Each of the following N lines contain a sequence of integers separated by a single blank character. First number in the i-th line, Ki (0 <= Ki <= N-1), represents the number of rails going out of the i-th intersection. Next Ki numbers represents the intersections directly connected to the i-th intersection.Switch in the i-th intersection is initially pointing in the direction of the first intersection listed.
Output
The first and only line of the output should contain the target minimal number. If there is no route from A to B the line should contain the integer "-1".
Sample Input
3 2 1 2 2 3 2 3 1 2 1 2
Sample Output
0 题解很简单的最短路问题,套版就行,建好图就行了,这里用未优化的Dijkstra就行了代码
#include<iostream>
#include<stdio.h>
#include<string.h>
#include<algorithm>
using namespace std;
const int maxn = 100+7;
const int inf=0x3f3f3f3f;
//*****************************************
//Dijkstra-数组实现O(n^2)
//单源最短路
//lowcost[]-----从点beg到其他点的距离
//*****************************************
bool vis[maxn];
void Dijkstra(int cost[][maxn],int lowcost[maxn],int n,int beg)
{
int minc;
int i,j,w;
memset(vis,false,sizeof(vis));
vis[beg]=true;
for(i=1;i<=n;i++) lowcost[i]=cost[beg][i];
lowcost[beg]=0;
for(i=1;i<=n;i++){
minc=inf;
for(j=1;j<=n;j++){
if(!vis[j]&&lowcost[j]<minc){
minc=lowcost[j];
w=j;
}
}
if(minc>=inf) break;
vis[w]=true;
for(j=1;j<=n;j++)
if(!vis[j]&&lowcost[w]+cost[w][j]<lowcost[j])

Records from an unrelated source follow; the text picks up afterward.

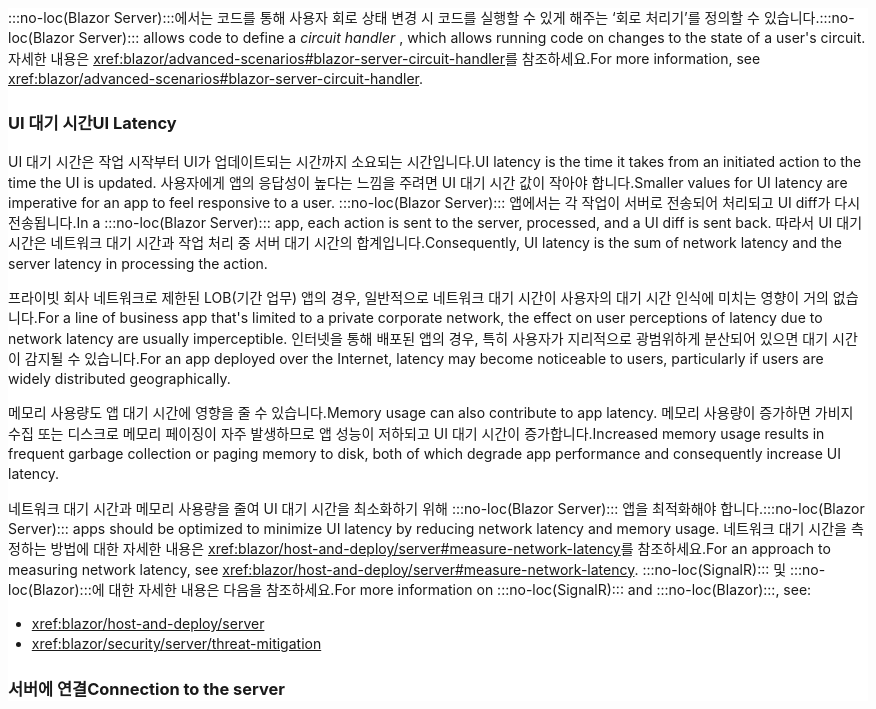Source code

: <span data-ttu-id="a3a07-212">:::no-loc(Blazor Server):::에서는 코드를 통해 사용자 회로 상태 변경 시 코드를 실행할 수 있게 해주는 ‘회로 처리기’를 정의할 수 있습니다.</span><span class="sxs-lookup"><span data-stu-id="a3a07-212">:::no-loc(Blazor Server)::: allows code to define a *circuit handler* , which allows running code on changes to the state of a user's circuit.</span></span> <span data-ttu-id="a3a07-213">자세한 내용은 <xref:blazor/advanced-scenarios#blazor-server-circuit-handler>를 참조하세요.</span><span class="sxs-lookup"><span data-stu-id="a3a07-213">For more information, see <xref:blazor/advanced-scenarios#blazor-server-circuit-handler>.</span></span>

### <a name="ui-latency"></a><span data-ttu-id="a3a07-214">UI 대기 시간</span><span class="sxs-lookup"><span data-stu-id="a3a07-214">UI Latency</span></span>

<span data-ttu-id="a3a07-215">UI 대기 시간은 작업 시작부터 UI가 업데이트되는 시간까지 소요되는 시간입니다.</span><span class="sxs-lookup"><span data-stu-id="a3a07-215">UI latency is the time it takes from an initiated action to the time the UI is updated.</span></span> <span data-ttu-id="a3a07-216">사용자에게 앱의 응답성이 높다는 느낌을 주려면 UI 대기 시간 값이 작아야 합니다.</span><span class="sxs-lookup"><span data-stu-id="a3a07-216">Smaller values for UI latency are imperative for an app to feel responsive to a user.</span></span> <span data-ttu-id="a3a07-217">:::no-loc(Blazor Server)::: 앱에서는 각 작업이 서버로 전송되어 처리되고 UI diff가 다시 전송됩니다.</span><span class="sxs-lookup"><span data-stu-id="a3a07-217">In a :::no-loc(Blazor Server)::: app, each action is sent to the server, processed, and a UI diff is sent back.</span></span> <span data-ttu-id="a3a07-218">따라서 UI 대기 시간은 네트워크 대기 시간과 작업 처리 중 서버 대기 시간의 합계입니다.</span><span class="sxs-lookup"><span data-stu-id="a3a07-218">Consequently, UI latency is the sum of network latency and the server latency in processing the action.</span></span>

<span data-ttu-id="a3a07-219">프라이빗 회사 네트워크로 제한된 LOB(기간 업무) 앱의 경우, 일반적으로 네트워크 대기 시간이 사용자의 대기 시간 인식에 미치는 영향이 거의 없습니다.</span><span class="sxs-lookup"><span data-stu-id="a3a07-219">For a line of business app that's limited to a private corporate network, the effect on user perceptions of latency due to network latency are usually imperceptible.</span></span> <span data-ttu-id="a3a07-220">인터넷을 통해 배포된 앱의 경우, 특히 사용자가 지리적으로 광범위하게 분산되어 있으면 대기 시간이 감지될 수 있습니다.</span><span class="sxs-lookup"><span data-stu-id="a3a07-220">For an app deployed over the Internet, latency may become noticeable to users, particularly if users are widely distributed geographically.</span></span>

<span data-ttu-id="a3a07-221">메모리 사용량도 앱 대기 시간에 영향을 줄 수 있습니다.</span><span class="sxs-lookup"><span data-stu-id="a3a07-221">Memory usage can also contribute to app latency.</span></span> <span data-ttu-id="a3a07-222">메모리 사용량이 증가하면 가비지 수집 또는 디스크로 메모리 페이징이 자주 발생하므로 앱 성능이 저하되고 UI 대기 시간이 증가합니다.</span><span class="sxs-lookup"><span data-stu-id="a3a07-222">Increased memory usage results in frequent garbage collection or paging memory to disk, both of which degrade app performance and consequently increase UI latency.</span></span>

<span data-ttu-id="a3a07-223">네트워크 대기 시간과 메모리 사용량을 줄여 UI 대기 시간을 최소화하기 위해 :::no-loc(Blazor Server)::: 앱을 최적화해야 합니다.</span><span class="sxs-lookup"><span data-stu-id="a3a07-223">:::no-loc(Blazor Server)::: apps should be optimized to minimize UI latency by reducing network latency and memory usage.</span></span> <span data-ttu-id="a3a07-224">네트워크 대기 시간을 측정하는 방법에 대한 자세한 내용은 <xref:blazor/host-and-deploy/server#measure-network-latency>를 참조하세요.</span><span class="sxs-lookup"><span data-stu-id="a3a07-224">For an approach to measuring network latency, see <xref:blazor/host-and-deploy/server#measure-network-latency>.</span></span> <span data-ttu-id="a3a07-225">:::no-loc(SignalR)::: 및 :::no-loc(Blazor):::에 대한 자세한 내용은 다음을 참조하세요.</span><span class="sxs-lookup"><span data-stu-id="a3a07-225">For more information on :::no-loc(SignalR)::: and :::no-loc(Blazor):::, see:</span></span>

* <xref:blazor/host-and-deploy/server>
* <xref:blazor/security/server/threat-mitigation>

### <a name="connection-to-the-server"></a><span data-ttu-id="a3a07-226">서버에 연결</span><span class="sxs-lookup"><span data-stu-id="a3a07-226">Connection to the server</span></span>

lowcost[j]=lowcost[w]+cost[w][j];
}
}
int cost[maxn][maxn];
int dist[maxn];
int main()
{
int n,A,B;
int k,t;
while(scanf("%d%d%d",&n,&A,&B)!=EOF){
for(int i=1;i<=n;i++){
for(int j=1;j<=n;j++){
if(i==j) cost[i][j]=0;
else cost[i][j]=inf;
}
}
for(int i=1;i<=n;i++){
scanf("%d",&k);
for(int j=0;j<k;j++){
scanf("%d",&t);
if(j==0) cost[i][t]=0;
else cost[i][t]=1;
}
}
Dijkstra(cost,dist,n,A);
if(dist[B]>=inf) printf("-1\n");
else printf("%d\n",dist[B]);
}
return 0;
}